Hampton’s 2024 Revaluation Was Rigged—New Evidence Proves Some Paid More and Some Paid Less
- NH Muckraker
- 21 hours ago
- 2 min read
PLAINTIFFS’ DECEMBER 24, 2025, MOTION TO SUBMIT NEWLY AVAILABLE EVIDENCE CONFIRMS 2024 HAMPTON REVALUATION WAS SYSTEMICALLY UNFAIR, REGRESSIVE, AND UNCONSTITUTIONAL.
Plaintiffs move to submit newly available evidence that decisively confirms what Hampton taxpayers warned from the outset: the Town’s 2024 statistical revaluation was fundamentally flawed, constitutionally suspect, and economically punitive to lower-valued property owners.
The April 2, 2025, Board of Tax and Land Appeals (BTLA) hearing and its subsequent December 11, 2025, Supplemental Order expose systemic failures in Hampton’s assessment practices. The BTLA expressly found regressive tendencies—lower-valued homes assessed at a higher percentage of market value while higher-valued homes were assessed at a lower percentage—producing an unequal and unjust tax burden that violates constitutional requirements of uniformity and proportionality.
The BTLA confirmed that Hampton abandoned required “measure and list” inspections, relying instead on sales data and building permits—methods the Board found incomplete, misleading, and unreliable. Properties that did not sell or pull permits were left untouched for years, resulting in stale, inaccurate, and inconsistent data. The Town’s own contractor’s testimony was directly contradicted by nationally recognized appraisal standards, which mandate periodic physical inspections to ensure accuracy and fairness.

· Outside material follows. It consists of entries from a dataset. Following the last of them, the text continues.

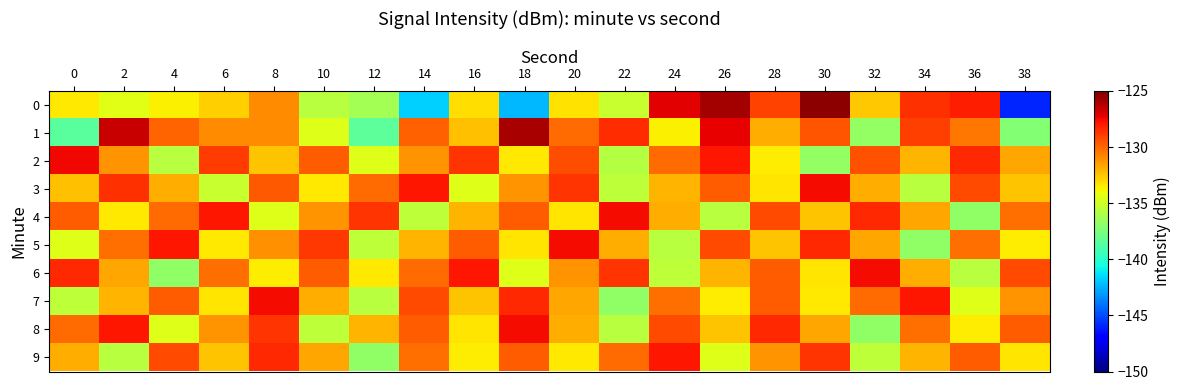

Reading left to right, transcribe all the data shown in this chart.

0: 0=-133.4	2=-134.4	4=-133.6	6=-132.7	8=-131.1	10=-135.7	12=-136.2	14=-141.7	16=-133.2	18=-142.3	20=-133.2	22=-135.2	24=-127.2	26=-125.8	28=-129.1	30=-125.4	32=-132.6	34=-128.6	36=-128.0	38=-146.0
1: 0=-138.5	2=-126.6	4=-129.9	6=-131.0	8=-131.0	10=-134.5	12=-138.4	14=-129.9	16=-132.4	18=-125.9	20=-130.1	22=-128.4	24=-133.7	26=-127.3	28=-131.9	30=-129.5	32=-136.8	34=-128.9	36=-130.4	38=-137.2
2: 0=-127.5	2=-131.2	4=-135.7	6=-128.9	8=-132.4	10=-129.8	12=-134.6	14=-131.2	16=-128.7	18=-133.4	20=-129.3	22=-135.8	24=-130.1	26=-127.9	28=-133.6	30=-136.8	32=-129.4	34=-132.1	36=-128.3	38=-131.7
3: 0=-132.3	2=-128.6	4=-131.9	6=-135.2	8=-129.7	10=-133.4	12=-130.1	14=-127.9	16=-134.6	18=-131.2	20=-128.7	22=-135.4	24=-132.1	26=-129.8	28=-133.3	30=-127.6	32=-131.9	34=-135.7	36=-129.2	38=-132.4
4: 0=-129.8	2=-133.4	4=-130.1	6=-127.9	8=-134.6	10=-131.2	12=-128.7	14=-135.4	16=-132.1	18=-129.8	20=-133.3	22=-127.6	24=-131.9	26=-135.7	28=-129.2	30=-132.4	32=-128.3	34=-131.7	36=-136.9	38=-130.2
5: 0=-134.6	2=-130.2	4=-127.9	6=-133.4	8=-131.1	10=-128.8	12=-135.4	14=-132.1	16=-129.8	18=-133.3	20=-127.6	22=-131.9	24=-135.7	26=-129.2	28=-132.4	30=-128.3	32=-131.7	34=-136.9	36=-130.2	38=-133.6
6: 0=-128.3	2=-131.7	4=-136.9	6=-130.2	8=-133.6	10=-129.8	12=-133.4	14=-130.1	16=-127.9	18=-134.6	20=-131.2	22=-128.7	24=-135.4	26=-132.1	28=-129.8	30=-133.3	32=-127.6	34=-131.9	36=-135.7	38=-129.2
7: 0=-135.4	2=-132.1	4=-129.8	6=-133.3	8=-127.6	10=-131.9	12=-135.7	14=-129.2	16=-132.4	18=-128.3	20=-131.7	22=-136.9	24=-130.2	26=-133.6	28=-129.8	30=-133.4	32=-130.1	34=-127.9	36=-134.6	38=-131.2
8: 0=-130.1	2=-127.9	4=-134.6	6=-131.2	8=-128.7	10=-135.4	12=-132.1	14=-129.8	16=-133.3	18=-127.6	20=-131.9	22=-135.7	24=-129.2	26=-132.4	28=-128.3	30=-131.7	32=-136.9	34=-130.2	36=-133.6	38=-129.8
9: 0=-131.9	2=-135.7	4=-129.2	6=-132.4	8=-128.3	10=-131.7	12=-136.9	14=-130.2	16=-133.6	18=-129.8	20=-133.4	22=-130.1	24=-127.9	26=-134.6	28=-131.2	30=-128.7	32=-135.4	34=-132.1	36=-129.8	38=-133.3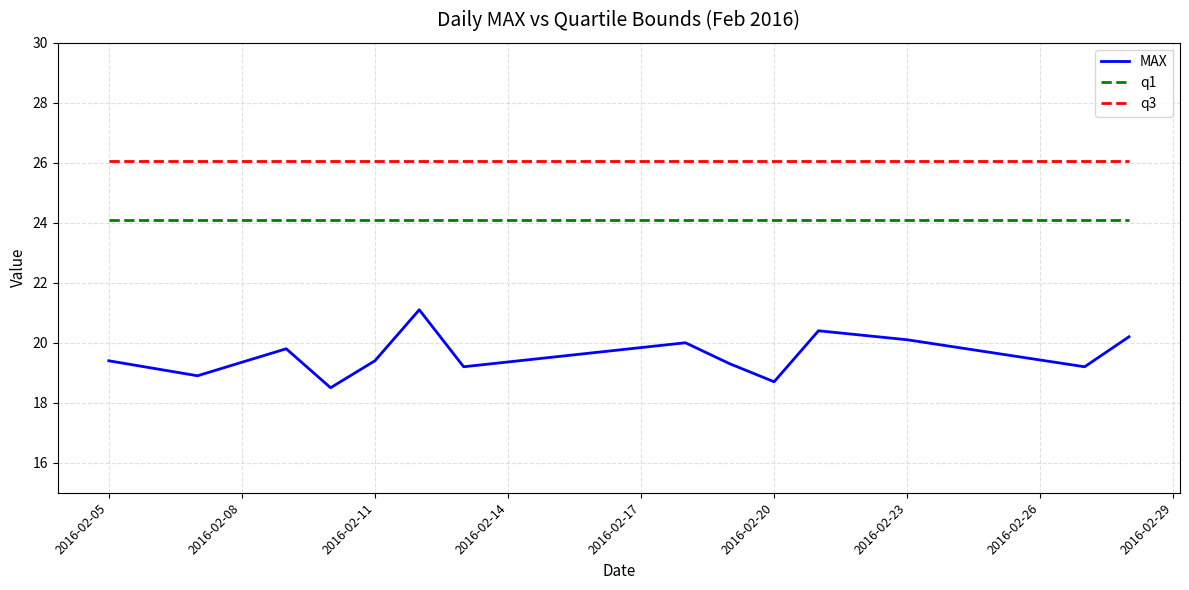

Which series has the largest range (max minus min)?

MAX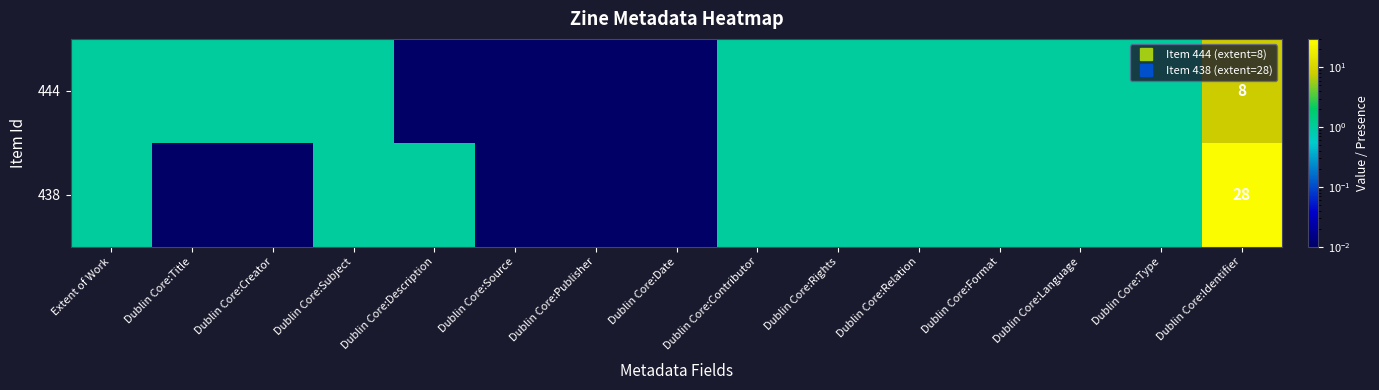

Which category has the lowest value in the 438 series?

Dublin Core:Title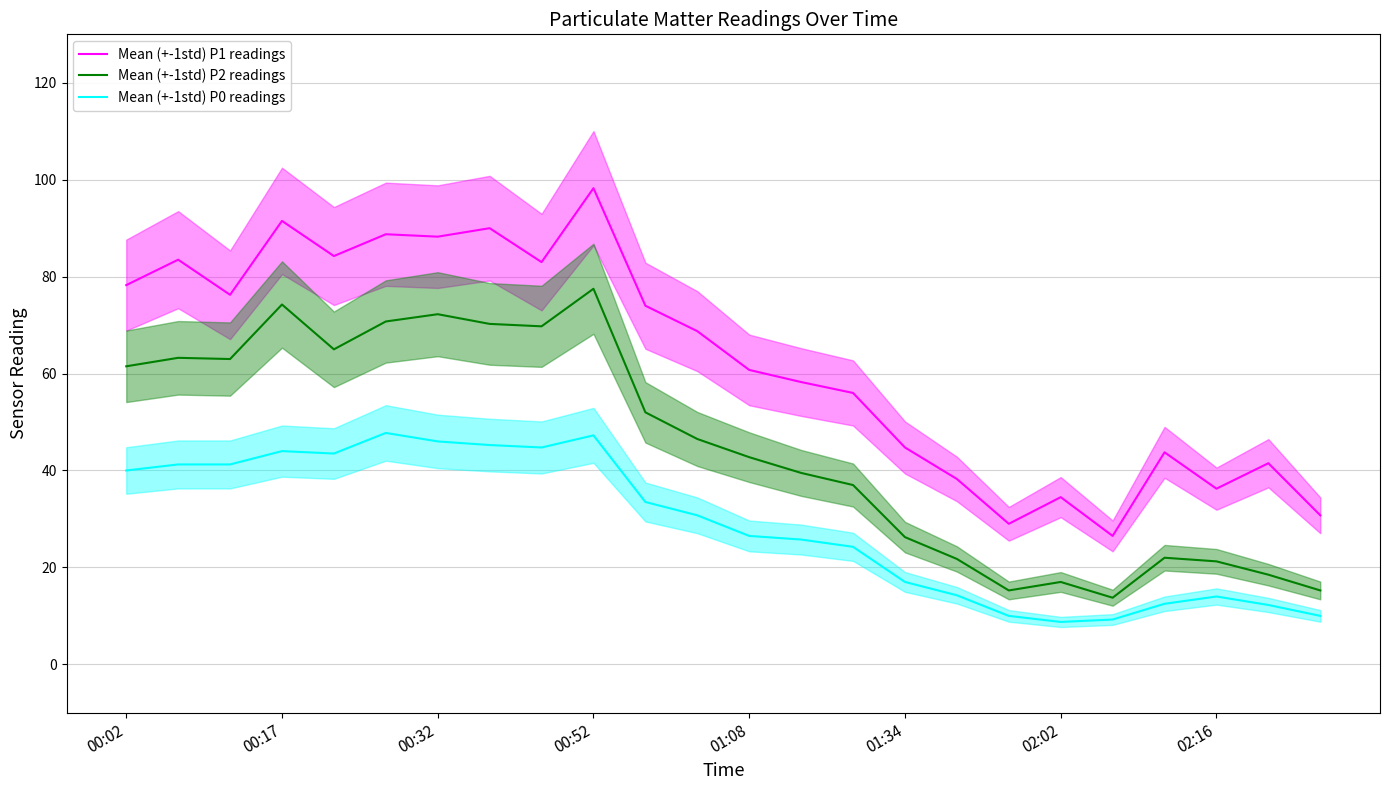

True or false: Mean (+-1std) P1 readings and Mean (+-1std) P2 readings intersect in this chart.

False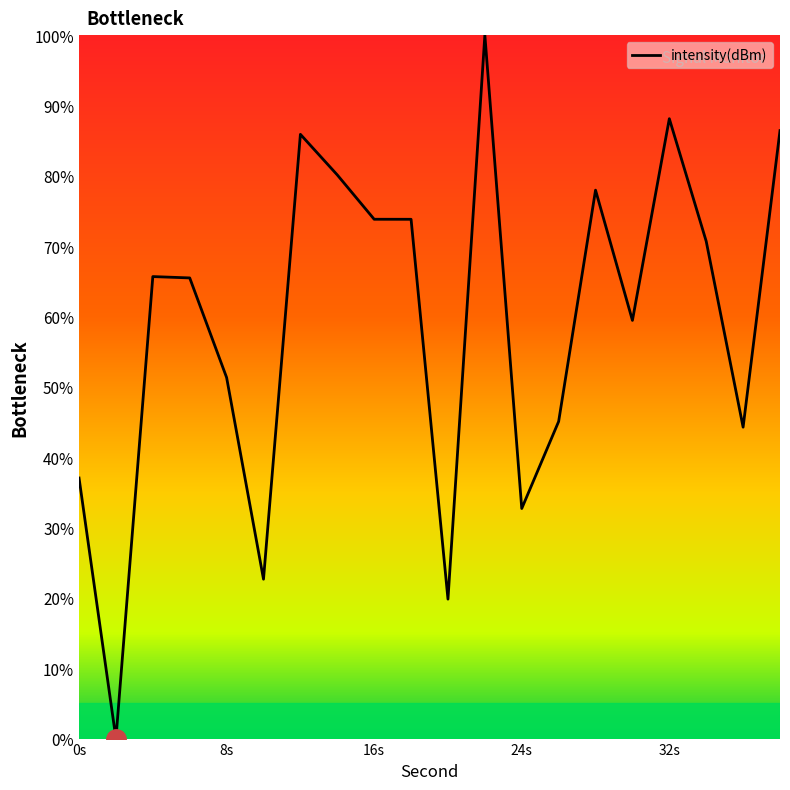

What is the difference between the maximum and minimum values?

100.0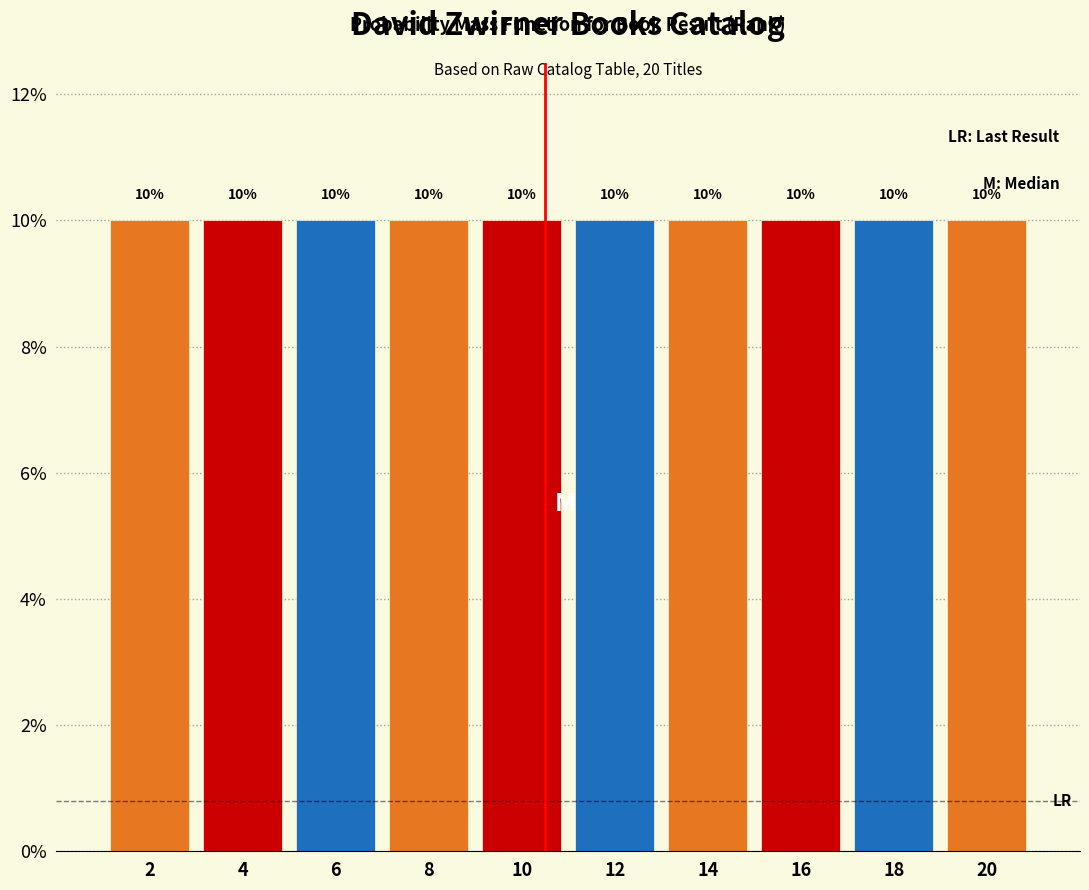

What is the height of the bar covering 1 to 3 on the x-axis?

10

Further, the BTLA determined that the Town’s claims regarding sales analysis, time adjustments, and inventory accuracy were misleading or outright incorrect. Numerous properties were never properly measured or inventoried, despite contractual and statutory requirements. These failures were not isolated errors—they were systemic and town-wide.
With only 4.3% of single-family homes used as sales benchmarks, over 95% of Hampton properties were estimated, not independently verified. This statistical guesswork produced regressive taxation, forcing owners of modest homes to subsidize owners of higher-valued properties—an outcome the BTLA itself deemed unacceptable.
Independent evidence reinforces these findings. Plaintiffs submit two spreadsheets analyzing 220 single-family homes using finalized 2025 tax rates. The data irrefutably proves disproportionate assessments and unequal taxation persist into 2025, confirming the revaluation’s defects were neither corrected nor cured.
The Town’s stated goal of pushing all properties to market value, regardless of proportional impact, directly contradicts accepted standards of property tax fairness and further demonstrates a willful disregard for constitutional equity.
In the BTLA’s own words, Hampton’s process is “insufficient to maintain a database that is accurate, current, consistent, and complete.”
Plaintiffs submit this newly available evidence to conclusively establish that the 2024 statistical revaluation was neither equal nor fair—and that the resulting taxation violates both the United States Constitution and the New Hampshire Constitution.